Development of an Integrated Global Land Surface Dataset from 1901 to 2018

    Corresponding author: Su YANG, yangsu@cma.gov.cn
  • National Meteorological Information Center, China Meteorological Administration, Beijing 100081
Funds: Supported by the National Natural Science Foundation of China (41805128), National Key Research and Development Program of China (2017YFC1501801), National Natural Science Foundation of China (42093190043), and National Innovation Project for Meteorological Science and Technology (CMAGGTD003-5)

Abstract: We developed an integrated global land surface dataset (IGLD) at the National Meteorological Information Center of China Meteorological Administration. The IGLD consists of hourly data for 75 variables from five data sources. It contains not only the most widely used variables (e.g., pressure, temperature, dew-point temperature, and precipitation), but also visibility, cloud cover, snow depth, and so on. A hierarchy of data sources was created to identify duplicate records. The records located higher in the hierarchy were adopted preferentially in the IGLD. A comprehen-sive quality control procedure including extreme value test, internal consistency check, and spatiotemporal consistency check, was applied to the IGLD. The IGLD consists of land surface observations at more than 20,000 global sites from 1901 to 2018, of which about 17,000 stations are currently active.
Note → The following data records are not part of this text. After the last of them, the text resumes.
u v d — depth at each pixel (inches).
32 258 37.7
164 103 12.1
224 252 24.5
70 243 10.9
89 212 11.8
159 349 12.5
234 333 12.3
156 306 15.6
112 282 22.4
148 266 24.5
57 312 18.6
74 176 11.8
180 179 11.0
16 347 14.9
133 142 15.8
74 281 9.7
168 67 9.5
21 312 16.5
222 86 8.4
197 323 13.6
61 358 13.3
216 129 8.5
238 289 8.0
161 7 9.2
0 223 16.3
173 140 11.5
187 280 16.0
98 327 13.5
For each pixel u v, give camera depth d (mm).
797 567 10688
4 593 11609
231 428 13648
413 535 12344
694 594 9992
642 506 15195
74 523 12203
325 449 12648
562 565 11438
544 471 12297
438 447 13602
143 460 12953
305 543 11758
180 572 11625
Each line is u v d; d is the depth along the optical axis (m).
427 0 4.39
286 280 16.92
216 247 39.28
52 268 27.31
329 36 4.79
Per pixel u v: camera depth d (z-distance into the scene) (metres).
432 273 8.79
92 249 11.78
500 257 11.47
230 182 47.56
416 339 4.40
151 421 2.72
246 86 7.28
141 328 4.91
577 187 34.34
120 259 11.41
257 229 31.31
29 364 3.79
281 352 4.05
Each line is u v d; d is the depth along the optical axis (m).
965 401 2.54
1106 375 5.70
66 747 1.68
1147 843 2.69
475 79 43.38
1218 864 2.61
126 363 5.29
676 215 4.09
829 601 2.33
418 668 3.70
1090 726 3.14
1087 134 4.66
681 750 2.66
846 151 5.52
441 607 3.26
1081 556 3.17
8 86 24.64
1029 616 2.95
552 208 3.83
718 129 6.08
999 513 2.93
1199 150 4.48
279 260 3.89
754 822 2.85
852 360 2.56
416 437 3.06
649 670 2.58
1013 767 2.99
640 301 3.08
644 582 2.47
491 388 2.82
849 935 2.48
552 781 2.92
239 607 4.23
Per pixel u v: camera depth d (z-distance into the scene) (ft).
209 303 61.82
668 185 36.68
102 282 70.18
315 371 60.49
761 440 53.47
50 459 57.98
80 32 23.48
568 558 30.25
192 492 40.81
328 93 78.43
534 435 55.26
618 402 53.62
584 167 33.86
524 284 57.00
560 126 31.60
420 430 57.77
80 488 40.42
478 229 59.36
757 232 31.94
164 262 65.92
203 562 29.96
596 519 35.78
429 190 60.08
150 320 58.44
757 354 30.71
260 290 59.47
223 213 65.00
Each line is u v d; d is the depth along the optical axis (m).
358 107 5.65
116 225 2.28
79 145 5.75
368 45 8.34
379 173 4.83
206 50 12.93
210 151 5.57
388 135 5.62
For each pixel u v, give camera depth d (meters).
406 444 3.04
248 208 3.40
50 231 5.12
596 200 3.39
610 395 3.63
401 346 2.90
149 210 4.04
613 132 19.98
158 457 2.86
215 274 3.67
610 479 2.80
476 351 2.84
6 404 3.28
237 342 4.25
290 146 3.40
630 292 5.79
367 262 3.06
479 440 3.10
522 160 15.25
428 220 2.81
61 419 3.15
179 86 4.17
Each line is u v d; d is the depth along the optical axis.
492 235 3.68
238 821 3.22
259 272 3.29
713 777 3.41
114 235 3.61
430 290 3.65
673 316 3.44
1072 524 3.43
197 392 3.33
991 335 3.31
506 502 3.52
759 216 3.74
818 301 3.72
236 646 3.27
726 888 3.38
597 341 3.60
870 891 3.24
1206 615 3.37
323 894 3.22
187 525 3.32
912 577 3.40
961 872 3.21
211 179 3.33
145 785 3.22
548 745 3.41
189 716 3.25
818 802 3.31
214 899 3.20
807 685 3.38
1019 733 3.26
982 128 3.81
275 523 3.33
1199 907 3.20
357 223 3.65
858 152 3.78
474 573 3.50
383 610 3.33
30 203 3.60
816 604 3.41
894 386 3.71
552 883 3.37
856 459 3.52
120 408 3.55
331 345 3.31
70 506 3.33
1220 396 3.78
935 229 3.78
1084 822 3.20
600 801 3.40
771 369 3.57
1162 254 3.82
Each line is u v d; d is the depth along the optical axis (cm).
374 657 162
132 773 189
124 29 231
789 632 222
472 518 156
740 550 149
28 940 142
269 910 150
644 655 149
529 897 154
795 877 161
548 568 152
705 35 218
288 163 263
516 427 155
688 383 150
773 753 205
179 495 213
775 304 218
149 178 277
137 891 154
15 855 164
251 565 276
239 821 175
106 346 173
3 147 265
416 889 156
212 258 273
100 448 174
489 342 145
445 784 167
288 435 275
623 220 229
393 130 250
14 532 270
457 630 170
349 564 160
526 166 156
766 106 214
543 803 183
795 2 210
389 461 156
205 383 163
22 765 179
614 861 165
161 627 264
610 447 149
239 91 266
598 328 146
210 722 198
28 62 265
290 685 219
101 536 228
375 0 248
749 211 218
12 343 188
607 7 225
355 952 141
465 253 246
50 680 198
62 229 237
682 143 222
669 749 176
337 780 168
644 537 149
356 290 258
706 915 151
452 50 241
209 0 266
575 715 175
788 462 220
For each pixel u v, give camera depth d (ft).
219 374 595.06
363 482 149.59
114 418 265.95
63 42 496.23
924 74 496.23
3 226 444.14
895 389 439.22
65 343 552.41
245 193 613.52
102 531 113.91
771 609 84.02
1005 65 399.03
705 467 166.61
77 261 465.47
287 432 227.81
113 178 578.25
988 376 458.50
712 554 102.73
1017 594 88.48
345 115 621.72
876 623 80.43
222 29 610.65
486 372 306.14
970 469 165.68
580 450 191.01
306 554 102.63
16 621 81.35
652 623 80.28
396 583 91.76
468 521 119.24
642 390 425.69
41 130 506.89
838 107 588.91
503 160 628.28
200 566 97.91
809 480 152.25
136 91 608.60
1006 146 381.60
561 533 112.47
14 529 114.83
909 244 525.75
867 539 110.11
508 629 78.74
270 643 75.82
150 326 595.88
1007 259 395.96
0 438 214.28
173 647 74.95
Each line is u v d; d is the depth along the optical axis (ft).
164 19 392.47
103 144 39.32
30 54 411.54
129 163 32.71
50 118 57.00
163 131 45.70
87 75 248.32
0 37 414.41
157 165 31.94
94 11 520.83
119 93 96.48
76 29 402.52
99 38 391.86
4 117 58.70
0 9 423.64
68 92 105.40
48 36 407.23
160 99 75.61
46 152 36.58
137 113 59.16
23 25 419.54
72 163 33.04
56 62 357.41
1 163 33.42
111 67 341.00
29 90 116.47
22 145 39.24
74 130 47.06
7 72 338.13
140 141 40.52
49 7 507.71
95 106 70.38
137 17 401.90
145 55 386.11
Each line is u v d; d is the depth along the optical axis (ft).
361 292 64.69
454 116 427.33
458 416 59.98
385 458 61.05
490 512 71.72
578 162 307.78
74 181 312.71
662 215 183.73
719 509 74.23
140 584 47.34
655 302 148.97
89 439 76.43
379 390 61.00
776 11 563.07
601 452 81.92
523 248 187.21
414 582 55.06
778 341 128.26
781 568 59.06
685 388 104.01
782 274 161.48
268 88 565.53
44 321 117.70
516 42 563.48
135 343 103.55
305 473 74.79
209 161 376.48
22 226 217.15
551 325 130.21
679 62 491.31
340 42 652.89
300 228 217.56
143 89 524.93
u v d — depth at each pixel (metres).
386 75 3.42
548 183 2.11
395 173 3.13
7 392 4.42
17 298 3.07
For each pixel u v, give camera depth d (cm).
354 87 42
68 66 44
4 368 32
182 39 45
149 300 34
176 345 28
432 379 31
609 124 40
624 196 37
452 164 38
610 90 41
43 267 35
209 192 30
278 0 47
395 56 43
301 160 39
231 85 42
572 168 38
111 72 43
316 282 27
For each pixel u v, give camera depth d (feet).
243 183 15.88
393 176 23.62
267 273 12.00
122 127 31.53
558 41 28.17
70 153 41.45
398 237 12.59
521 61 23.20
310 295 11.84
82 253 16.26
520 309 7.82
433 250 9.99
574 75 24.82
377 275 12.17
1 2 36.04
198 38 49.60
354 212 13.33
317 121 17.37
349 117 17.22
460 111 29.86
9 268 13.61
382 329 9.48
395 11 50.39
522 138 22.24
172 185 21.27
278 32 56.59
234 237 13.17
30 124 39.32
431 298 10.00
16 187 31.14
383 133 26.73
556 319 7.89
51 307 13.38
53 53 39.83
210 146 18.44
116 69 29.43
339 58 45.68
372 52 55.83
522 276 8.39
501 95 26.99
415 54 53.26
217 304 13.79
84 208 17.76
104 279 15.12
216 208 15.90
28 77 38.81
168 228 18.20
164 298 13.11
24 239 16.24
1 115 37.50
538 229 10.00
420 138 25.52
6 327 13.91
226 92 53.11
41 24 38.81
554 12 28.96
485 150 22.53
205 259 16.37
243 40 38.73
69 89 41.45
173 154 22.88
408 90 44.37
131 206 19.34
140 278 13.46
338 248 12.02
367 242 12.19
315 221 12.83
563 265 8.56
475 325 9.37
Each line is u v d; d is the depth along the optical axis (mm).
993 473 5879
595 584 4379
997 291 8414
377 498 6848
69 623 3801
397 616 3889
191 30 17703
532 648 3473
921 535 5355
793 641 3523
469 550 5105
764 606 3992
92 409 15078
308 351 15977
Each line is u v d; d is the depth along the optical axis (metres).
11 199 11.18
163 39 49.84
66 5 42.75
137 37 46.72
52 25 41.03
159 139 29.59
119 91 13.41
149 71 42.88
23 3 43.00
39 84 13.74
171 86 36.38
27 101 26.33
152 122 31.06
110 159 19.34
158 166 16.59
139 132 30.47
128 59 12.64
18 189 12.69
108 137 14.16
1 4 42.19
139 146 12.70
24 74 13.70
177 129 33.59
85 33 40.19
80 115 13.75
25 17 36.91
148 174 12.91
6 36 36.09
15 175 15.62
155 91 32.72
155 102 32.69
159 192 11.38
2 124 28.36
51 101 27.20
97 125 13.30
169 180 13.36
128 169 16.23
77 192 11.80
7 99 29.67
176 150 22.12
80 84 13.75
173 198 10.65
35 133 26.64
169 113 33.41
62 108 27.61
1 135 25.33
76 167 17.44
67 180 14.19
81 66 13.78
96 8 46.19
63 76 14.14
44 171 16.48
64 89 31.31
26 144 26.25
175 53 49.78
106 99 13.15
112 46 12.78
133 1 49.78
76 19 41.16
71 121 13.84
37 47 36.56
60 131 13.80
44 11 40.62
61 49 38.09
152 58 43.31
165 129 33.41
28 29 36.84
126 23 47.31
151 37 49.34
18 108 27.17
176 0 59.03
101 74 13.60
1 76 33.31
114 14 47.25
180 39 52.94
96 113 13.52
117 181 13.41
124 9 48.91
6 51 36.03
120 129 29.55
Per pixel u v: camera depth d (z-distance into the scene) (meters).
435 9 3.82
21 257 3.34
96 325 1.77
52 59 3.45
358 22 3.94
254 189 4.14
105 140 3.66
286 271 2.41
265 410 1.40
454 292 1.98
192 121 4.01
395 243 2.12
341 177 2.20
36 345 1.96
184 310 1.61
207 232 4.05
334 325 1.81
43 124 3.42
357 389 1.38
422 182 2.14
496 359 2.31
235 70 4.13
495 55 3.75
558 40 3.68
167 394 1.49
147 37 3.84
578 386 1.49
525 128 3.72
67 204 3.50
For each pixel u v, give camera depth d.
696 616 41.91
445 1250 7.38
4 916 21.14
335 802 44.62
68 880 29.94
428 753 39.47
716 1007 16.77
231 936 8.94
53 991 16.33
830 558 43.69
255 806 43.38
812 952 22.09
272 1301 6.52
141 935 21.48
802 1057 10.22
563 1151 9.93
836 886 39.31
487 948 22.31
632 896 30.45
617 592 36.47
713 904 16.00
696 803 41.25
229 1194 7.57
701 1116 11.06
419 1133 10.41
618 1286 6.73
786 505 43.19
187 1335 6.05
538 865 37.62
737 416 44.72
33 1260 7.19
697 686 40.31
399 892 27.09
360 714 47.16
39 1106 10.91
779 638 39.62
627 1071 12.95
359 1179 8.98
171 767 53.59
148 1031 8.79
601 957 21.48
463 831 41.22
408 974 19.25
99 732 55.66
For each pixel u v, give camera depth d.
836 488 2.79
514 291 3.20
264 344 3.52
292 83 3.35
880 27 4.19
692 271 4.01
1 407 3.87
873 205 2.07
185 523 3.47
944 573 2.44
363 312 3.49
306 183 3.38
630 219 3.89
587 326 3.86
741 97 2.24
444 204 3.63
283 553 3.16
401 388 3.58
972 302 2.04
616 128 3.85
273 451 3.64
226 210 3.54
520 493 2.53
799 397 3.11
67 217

The number of global observatories generally increased over time, except for the 1960s to 1970s. It increased from about 2300 in 1951 to 17,000 in 2018. The observations over America, Europe, and eastern Asia always showed a high temporal integrity and dense spatial coverage, whereas measurements were sparser in South America, Africa, Russia, and the Mediterranean regions. In general, the standard and intermediate standard times for observation suggested by the World Meteorological Organization (WMO) were followed globally, except in Australia, where there were few data measured on the WMO schedule. The IGLD has been used in the China’s first generation global atmospheric reanalysis product (CRA) and the global daily precipitation dataset.

1901–2018年全球地面集成数据资料研制

中国气象局国家气象信息中心研制完成一套全球百年(1901–2018年)地面小时整合数据集(IGLD, Integrated Global Land Surface Dataset)。IGLD整合了中国地面观测小时数据、全球地面天气报、美国ISD (Integrated Surface Database)、CFSR (Climate Forecast System Reanalysis)、GDAS (Global Data Assimilation System) 5个数据源中气压、温度、风、降水、能见度、云量、积雪厚度等共计75个气象要素观测数据。整合过程中依据站名、报文类型从海量数据中识别出重复记录,依据数据源信度、完整性,实现多源数据分级整合,提升数据完整性,同时消除冗余信息干扰。IGLD收录了1901–2018年全球20,000余个地面观测站点,其中约17,000个活跃站点。在过去100年,具备小时观测能力并发布数据的站点数量在持续增加,1951年至2018年增长尤为迅速,从约2300站增加到约17,000站。美国、欧洲和东亚地区的小时观测数据的空间覆盖度一直都较高,时间完整性较好,而在南美、非洲、俄罗斯和地中海区域的观测空间分布一直较稀疏,时间完整性欠佳。通过分析IGLD数据的时次分布,发现全球大部分国家遵循世界气象组织(WMO)建议的观测时次。澳大利亚较为特殊,大量小时观测数据出现在非WMO建议时次。目前IGLD已经应用于中国第一代全球大气再分析产品(CRA)和全球日降水数据集。
1.   Introduction
  • Hourly surface-based meteorological observations are the most-used and most-requested type of climatological data. They are useful for studying changes in the earth’s climate and for reanalyzing individual meteorological events. For example, surface synoptic data have been used to quantify the frequency of precipitation (Dai, 2001a) and its diurnal cycle (Dai, 2001b), the diurnal variations of surface wind and wind divergence fields (Dai and Deser, 1999) and recent changes in surface humidity (Dai, 2006; Willett et al., 2008), and the variations of cloudiness (Dai et al., 2006) and global surface pressure (Dai and Wang, 1999). Willett et al. (2007) derived a homogenized gridded dataset of surface humidity from hourly data to examine changes in surface specific humidity during the late twentieth century. Surface meteorological data extracted from the Integrated Surface Database (ISD) maintained then at the US National Climatic Data Center (NCDC) were used to study the effects of meteorology on ozone in urban areas in eastern America (Camalier et al., 2007). Zou (2010) applied the ISD in a comparative evaluation of the accuracy levels associated with models to assess environmental exposure risk. Hourly dew-point temperature data at 10 stations in the contiguous America were used to develop a method to detect inhomogeneities (Brown and DeGaetano, 2009). The International Surface Pressure Data-bank was used to develop a global pressure reanalysis dataset for the twentieth century (Compo et al., 2011). During the last few decades, the Global Telecommunication System (GTS), operated under the auspices of the World Meteorological Organization (WMO), has allowed national meteorological and hydrological services (NMHSs) to share a wide variety of meteorological data regionally and worldwide. However, not all meteorological data transmitted from NMHSs reach all the other nodes (including operational meteorological centers).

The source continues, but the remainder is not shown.